AUSTIN -- From highways to the unemployment office, hundreds of new laws passed by the 83rd Texas Legislature in 2013 go into effect this Sunday.
A total of 659 new laws are listed as taking effect September 1, which will join the roughly 630 new laws passed during the regular session that are already in effect. Among them is a law requiring Texans who hit the highways to give roadside workers some extra space.
"It's just a matter of trying to get people to be able to go home at night," said Chris Bishop with the Texas Department of Transportation (TxDOT). "If a driver sees a blue or amber flashing light from one of our vehicles on the side of the road, they're asking to either slow down to 20 miles below the speed limit or move over one lane."
"The number one killer for us in the line of duty is being hit by cars," said Texas Department of Public Safety (DPS) Trooper Robbie Barrera, explaining drivers should now treat roadside workers the same as emergency crews and law enforcement. "TxDOT could also be out there mending a guardrail due to a crash that we've worked, so now they're getting a little bit of protection out there also."

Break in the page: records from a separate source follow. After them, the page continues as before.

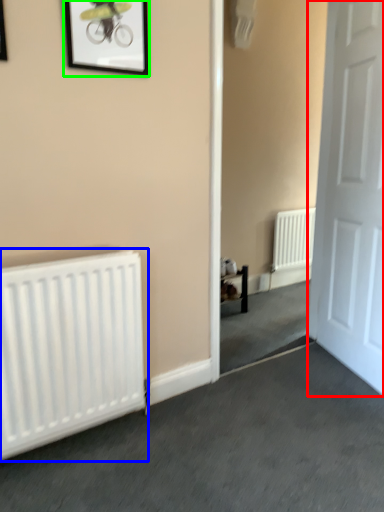
Question: Which is nearer to the door (highlighted by a red box)? radiator (highlighted by a blue box) or picture frame (highlighted by a green box).

Choices:
 (A) radiator
 (B) picture frame

Answer: (B)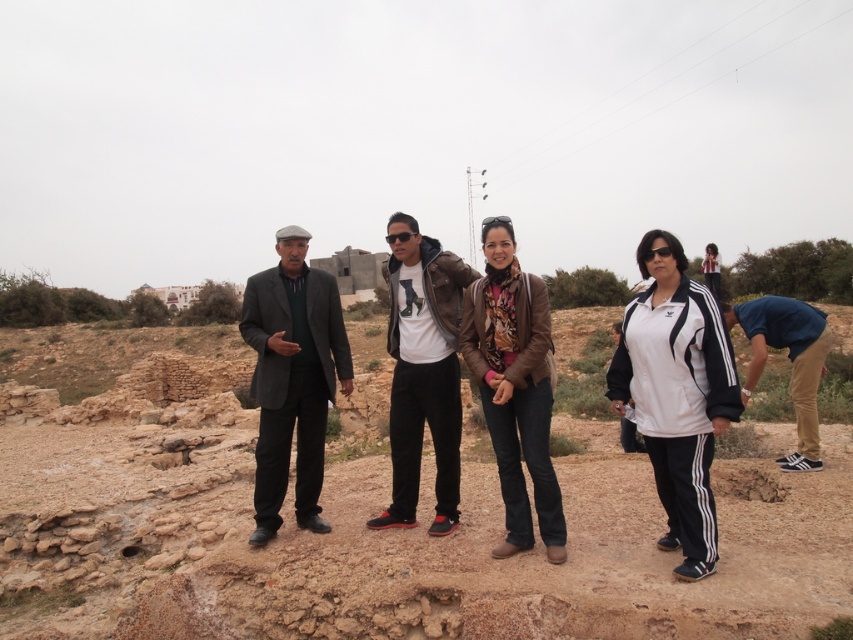
Question: Which point appears farthest from the camera in this image?

Choices:
 (A) (x=296, y=486)
 (B) (x=410, y=369)
 (C) (x=637, y=586)

Answer: (B)

Question: From the image, what is the correct spatial relationship of brown leather jacket at center in relation to blue fabric shirt at lower right?

Choices:
 (A) left
 (B) right

Answer: (A)

Question: Which object appears farthest from the camera in this image?

Choices:
 (A) matte leather jacket at center
 (B) dark gray woolen suit at center
 (C) blue fabric shirt at lower right
 (D) brown dirt field at center

Answer: (A)

Question: Does dark gray woolen suit at center have a lesser width compared to blue fabric shirt at lower right?

Choices:
 (A) no
 (B) yes

Answer: (A)

Question: Which object is positioned farthest from the matte leather jacket at center?

Choices:
 (A) blue fabric shirt at lower right
 (B) dark gray woolen suit at center

Answer: (A)

Question: Is matte leather jacket at center to the right of blue fabric shirt at lower right from the viewer's perspective?

Choices:
 (A) no
 (B) yes

Answer: (A)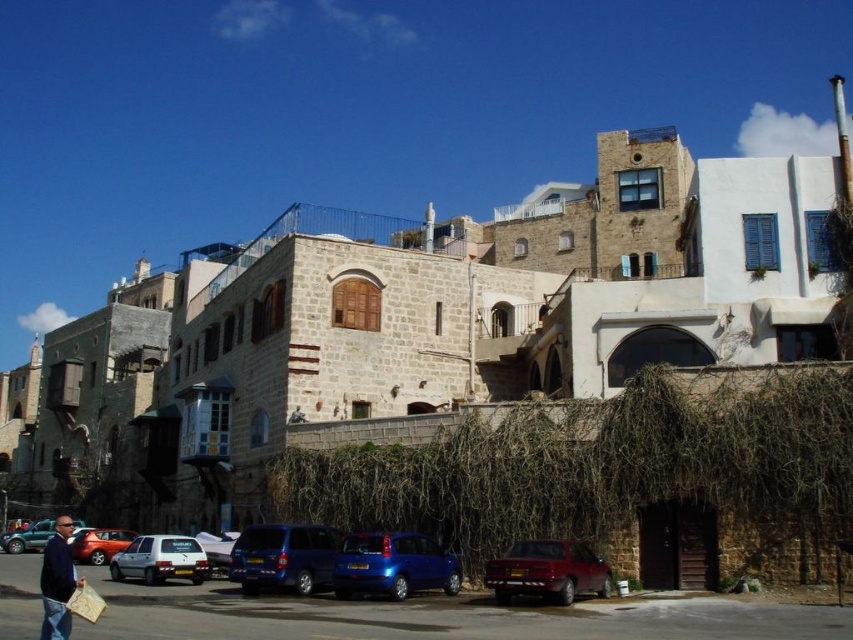
Can you confirm if brown straw at center is positioned above matte blue car at lower left?

Yes, brown straw at center is above matte blue car at lower left.

Does point (473, 424) come closer to viewer compared to point (74, 525)?

Yes, it is in front of point (74, 525).

Does point (587, 492) come in front of point (4, 536)?

That is True.

The height and width of the screenshot is (640, 853). Identify the location of brown straw at center. (596, 464).

Does point (189, 561) come in front of point (207, 538)?

Yes.

Can you confirm if white matte car at lower left is positioned to the right of metallic silver car at center?

Incorrect, white matte car at lower left is not on the right side of metallic silver car at center.

The height and width of the screenshot is (640, 853). I want to click on white matte car at lower left, so click(160, 560).

Does point (248, 525) come closer to viewer compared to point (103, 534)?

Yes, point (248, 525) is in front of point (103, 534).

Does metallic blue suv at center have a larger size compared to matte red car at lower left?

No.

Does point (235, 563) lie behind point (82, 531)?

No, it is not.

Locate an element on the screen. metallic blue suv at center is located at coordinates (283, 557).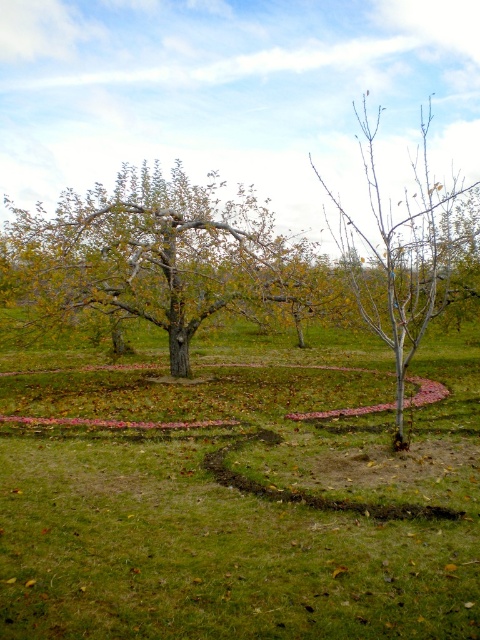
Question: Which point is farther to the camera?

Choices:
 (A) bare branches at center
 (B) green leafy tree at center

Answer: (B)

Question: Which of the following is the farthest from the observer?

Choices:
 (A) (194, 269)
 (B) (361, 580)

Answer: (A)

Question: From the image, what is the correct spatial relationship of green leafy tree at center in relation to bare branches at center?

Choices:
 (A) left
 (B) right

Answer: (A)

Question: Is the position of green leafy tree at center less distant than that of bare branches at center?

Choices:
 (A) yes
 (B) no

Answer: (B)

Question: Does green leafy tree at center appear over bare branches at center?

Choices:
 (A) no
 (B) yes

Answer: (B)

Question: Which point appears farthest from the camera in this image?

Choices:
 (A) (85, 298)
 (B) (163, 406)

Answer: (A)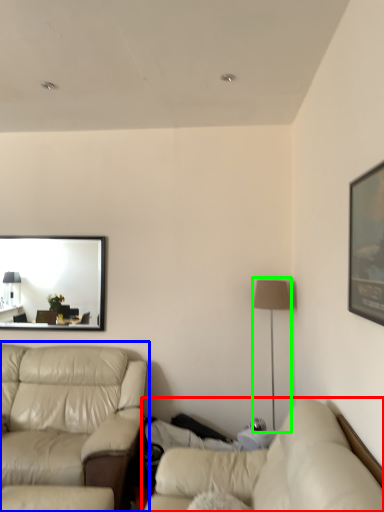
Question: Considering the real-world distances, which object is closest to studio couch (highlighted by a red box)? studio couch (highlighted by a blue box) or table lamp (highlighted by a green box).

Choices:
 (A) studio couch
 (B) table lamp

Answer: (A)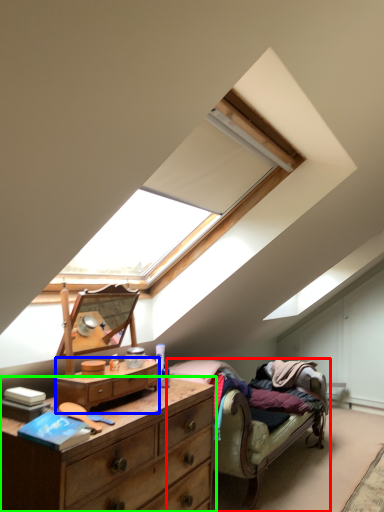
Question: Based on their relative distances, which object is nearer to studio couch (highlighted by a red box)? Choose from chest of drawers (highlighted by a blue box) and chest of drawers (highlighted by a green box).

Choices:
 (A) chest of drawers
 (B) chest of drawers

Answer: (B)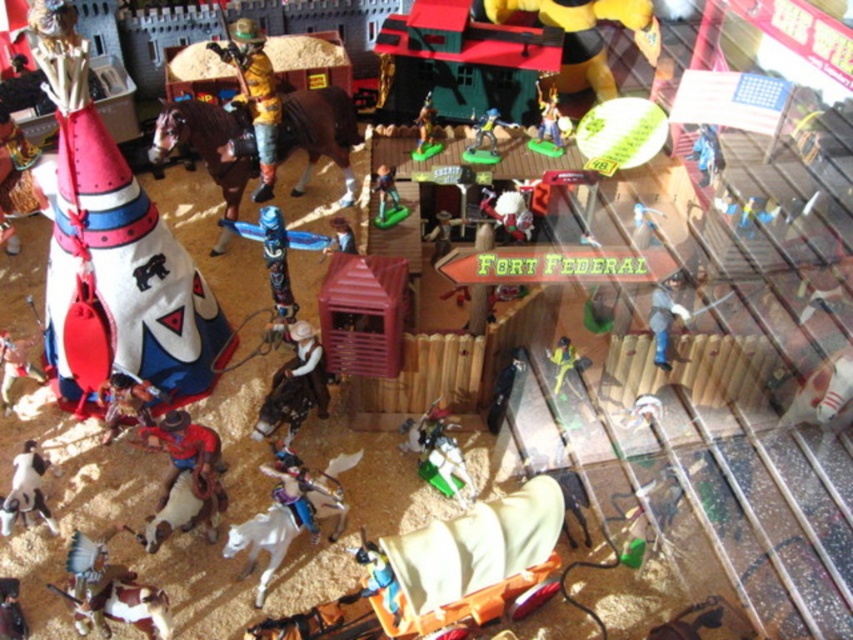
Between wooden totem pole at center and white matte horse at lower left, which one has more height?

Standing taller between the two is wooden totem pole at center.

Can you confirm if wooden totem pole at center is taller than white matte horse at lower left?

Yes.

Who is more forward, (229, 220) or (15, 513)?

Positioned in front is point (15, 513).

At what (x,y) coordinates should I click in order to perform the action: click on wooden totem pole at center. Please return your answer as a coordinate pair (x, y). The width and height of the screenshot is (853, 640). Looking at the image, I should click on (277, 253).

Can you confirm if green plastic cowboy at center is shorter than matte plastic cowboy at center?

In fact, green plastic cowboy at center may be taller than matte plastic cowboy at center.

Between green plastic cowboy at center and matte plastic cowboy at center, which one has more height?

green plastic cowboy at center

Which is in front, point (399, 216) or point (338, 236)?

Point (338, 236) is more forward.

Image resolution: width=853 pixels, height=640 pixels. I want to click on green plastic cowboy at center, so click(x=387, y=198).

Does white fur horse at lower center have a smaller size compared to green plastic toy at lower right?

No.

Who is shorter, white fur horse at lower center or green plastic toy at lower right?

With less height is green plastic toy at lower right.

Between point (149, 516) and point (570, 364), which one is positioned behind?

The point (570, 364) is more distant.

You are a GUI agent. You are given a task and a screenshot of the screen. Output one action in this format:
    pyautogui.click(x=<x>, y=<y>)
    Task: Click on the white fur horse at lower center
    The width and height of the screenshot is (853, 640).
    Given the screenshot: What is the action you would take?
    pyautogui.click(x=184, y=508)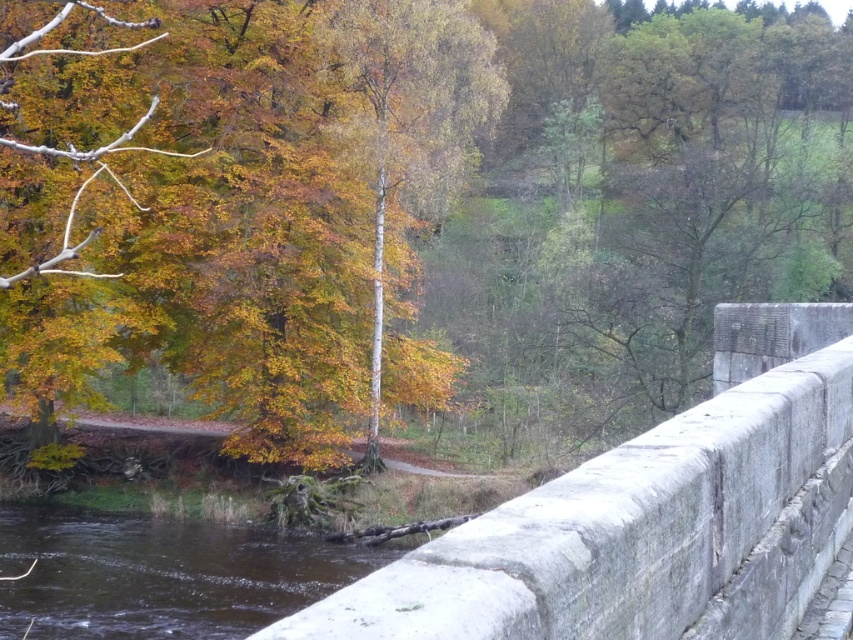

In March 2013, Gabrielle Nestande was sentenced to 180 days in jail and ten years of probation after the hit-and-run death of 30-year old Courtney Griffin in Austin. The case spurred changes in state law, and starting Sunday, drivers involved in a fatal accident who leave the scene could face a second degree felony and up to 20 years in prison.
Bomb threats called into Texas A&M University, Texas State University and the University of Texas in 2012 turned out to be hoaxes. A new law already in effect raised the penalty for anyone communicating a fake bomb threat or other false emergency to an institution of higher learning from a misdemeanor to a state jail felony.
Starting next week, Texans applying for unemployment benefits will have to pass a drug test if a screening determines they may be using drugs. Signing the bill in June, Gov. Rick Perry explained that the purpose was "to provide assistance to people through a difficult period of their lives, not to subsidize those who misuse The assistance to abuse drugs."
Other laws taking effect Sunday include special privileges for veterans of World War II, who will be allowed to park for free in non-federal metered spots if they are displaying World War II veteran license plates. Another law classifies salvia divinorum under Penalty Group 3 of the Texas Controlled Substances Act.
"It is a plant that you can plant in your yard and it actually blooms," explained Barrera. "It's very popular, let's say in the Hill Country, because deer don't like to eat it. So that's something that residents can keep blooming in their yard."
Commonly used as a recreational drug, the law adds salvia to the category of illegal drugs include peyote and various chemical salts and prohibits the possession of all parts of the plant unless it is unharvested and growing in its natural state.